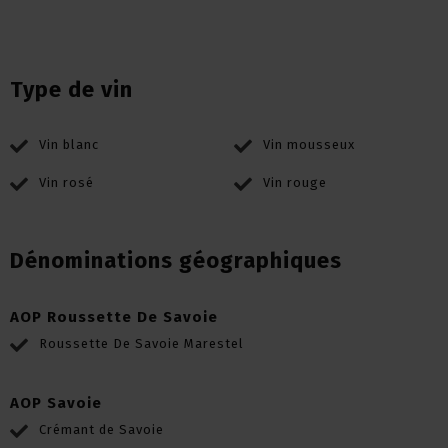
Type de vin
Vin blanc
Vin mousseux
Vin rosé
Vin rouge
Dénominations géographiques
AOP Roussette De Savoie
Roussette De Savoie Marestel
AOP Savoie
Crémant de Savoie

WRITTEN TASK
Reproduce every line of text from the rows above, word for word, leaving out the pictures.

EXERCISE RESPONSE
Type de vin
Vin blanc
Vin mousseux
Vin rosé
Vin rouge
Dénominations géographiques
AOP Roussette De Savoie
Roussette De Savoie Marestel
AOP Savoie
Crémant de Savoie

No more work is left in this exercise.